TVL Premier League
- Season: 2017–18

= 2017–18 Port Vila Premier League =

The 2017–18 Port Vila Premier League or 2017–18 TVL Premier League is the 24th edition of the Port Vila Premier League, the highest tier football league in Port Vila, Vanuatu.
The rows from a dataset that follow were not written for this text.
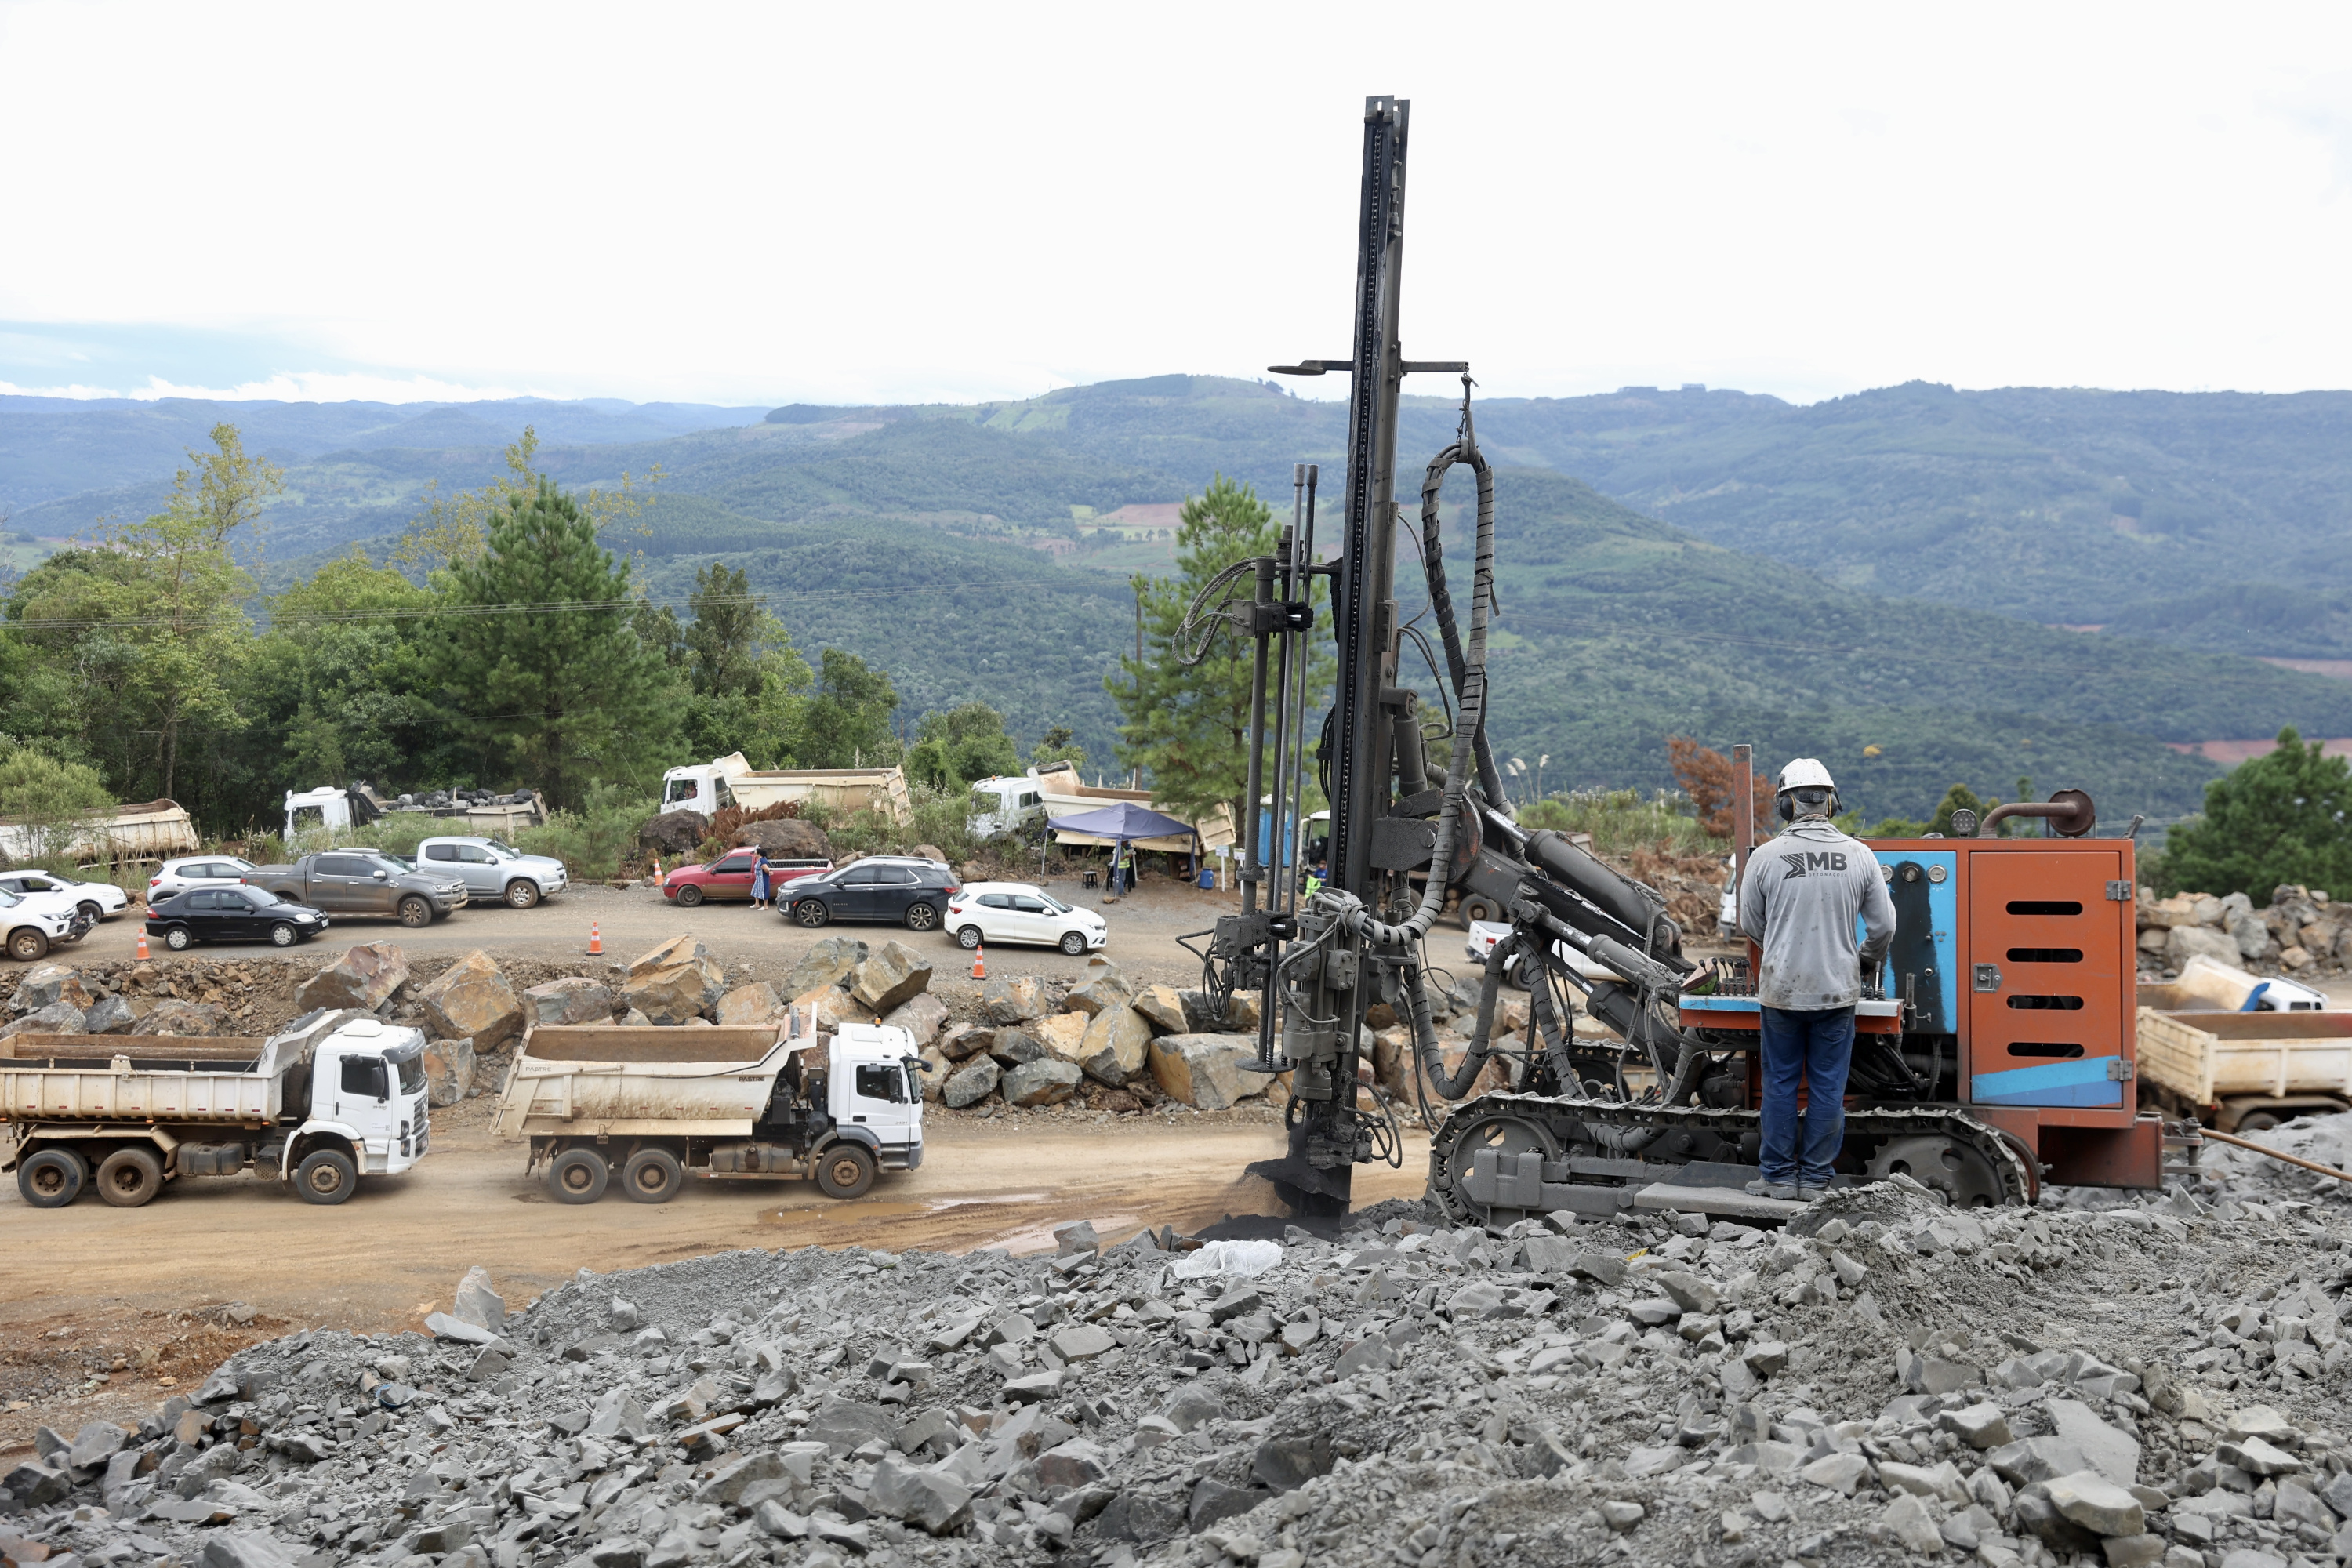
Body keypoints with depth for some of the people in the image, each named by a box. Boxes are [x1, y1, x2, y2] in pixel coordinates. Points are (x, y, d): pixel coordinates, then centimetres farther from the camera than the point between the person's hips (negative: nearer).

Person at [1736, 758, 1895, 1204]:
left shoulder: (1765, 857, -8)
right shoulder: (1859, 856, -4)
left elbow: (1751, 925, 3)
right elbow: (1884, 925, 3)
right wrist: (1867, 961, 23)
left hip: (1782, 988, -1)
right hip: (1837, 989, 1)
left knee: (1780, 1081, 10)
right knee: (1827, 1085, 9)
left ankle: (1780, 1176, 16)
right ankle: (1815, 1180, 15)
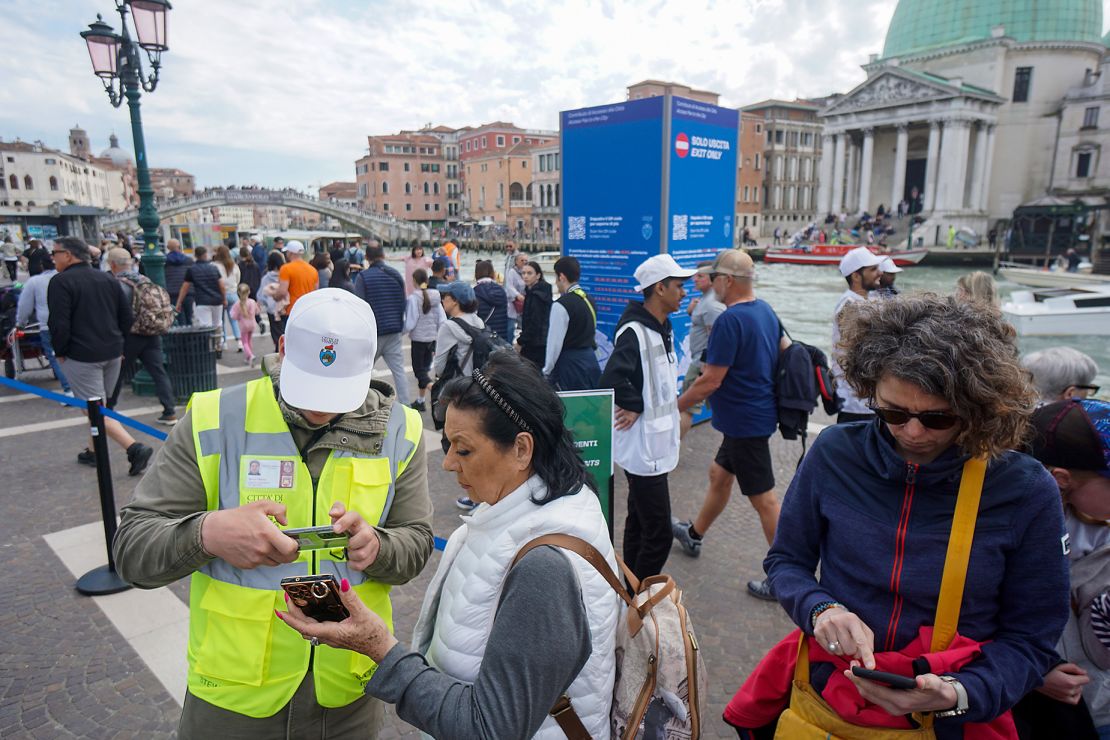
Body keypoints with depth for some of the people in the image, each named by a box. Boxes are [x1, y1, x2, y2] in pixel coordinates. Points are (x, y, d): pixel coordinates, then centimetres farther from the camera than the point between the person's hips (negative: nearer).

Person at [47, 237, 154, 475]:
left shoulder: (61, 282, -11)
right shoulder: (107, 279, 9)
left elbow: (59, 324, -16)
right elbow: (126, 315, 10)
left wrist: (60, 352, -3)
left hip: (81, 356, -7)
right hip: (113, 353, 7)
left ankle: (135, 448, -19)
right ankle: (94, 451, 31)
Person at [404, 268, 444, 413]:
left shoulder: (413, 298, -15)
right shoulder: (435, 296, 1)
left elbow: (410, 322, -16)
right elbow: (442, 319, 1)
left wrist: (402, 331, 3)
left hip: (418, 338, -6)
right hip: (432, 338, 6)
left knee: (419, 369, 5)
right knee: (425, 368, 16)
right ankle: (420, 400, 25)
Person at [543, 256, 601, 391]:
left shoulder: (561, 305, -16)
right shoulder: (588, 300, 9)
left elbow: (555, 342, -15)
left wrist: (546, 371, -6)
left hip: (569, 365, -8)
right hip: (590, 360, 8)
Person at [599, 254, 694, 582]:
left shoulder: (663, 328, 10)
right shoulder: (634, 332, -21)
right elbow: (612, 380, -34)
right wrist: (635, 406, -18)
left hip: (656, 444, 10)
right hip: (643, 447, -10)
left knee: (639, 525, 21)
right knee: (658, 535, -4)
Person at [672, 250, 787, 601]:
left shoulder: (730, 320, -23)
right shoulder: (766, 310, 5)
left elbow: (710, 381, -23)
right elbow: (786, 350, 17)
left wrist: (673, 407, -12)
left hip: (746, 420, -10)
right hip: (757, 412, 10)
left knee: (764, 498, 0)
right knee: (719, 474, 23)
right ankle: (694, 534, 42)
The season started on 8 September 2017.

==Standings==

| Pos | Team | Pld | W | D | L | GF | GA | GD | Pts | Qualification or relegation |
| 1 | Tupuji Imere (C) | 14 | 8 | 4 | 2 | 21 | 10 | +11 | 28 | Qualification to PVFA Top Four Super League |
| 2 | Erakor Golden Star | 14 | 9 | 1 | 4 | 28 | 18 | +10 | 28 |
| 3 | Tafea | 14 | 7 | 4 | 3 | 18 | 11 | +7 | 25 |
| 4 | Ifira Black Bird | 14 | 7 | 3 | 4 | 21 | 18 | +3 | 24 |
| 5 | Shepherds United | 14 | 7 | 2 | 5 | 22 | 14 | +8 | 23 |  |
| 6 | Amicale | 14 | 3 | 6 | 5 | 14 | 16 | −2 | 15 |
| 7 | Sia-Raga | 14 | 3 | 4 | 7 | 13 | 20 | −7 | 13 | Relegation play-off |
| 8 | Mauwia | 14 | 0 | 0 | 14 | 10 | 40 | −30 | 0 | Relegation to Port Vila First Division |

==PVFA Top Four Super League==
===Grand Final Qualifier===

Tupuji Imere 1-3 Erakor Golden Star

===Semifinal Qualifier===

Tafea 0-0 Ifira Black Bird

====Replay====

Tafea 0-3 Ifira Black Bird

===Semifinal===

Tupuji Imere 1-1 Ifira Black Bird

===Grand Final===
Winner of the Grand Final qualifies for the 2019 OFC Champions League and the 2018 VFF National Super League grand final.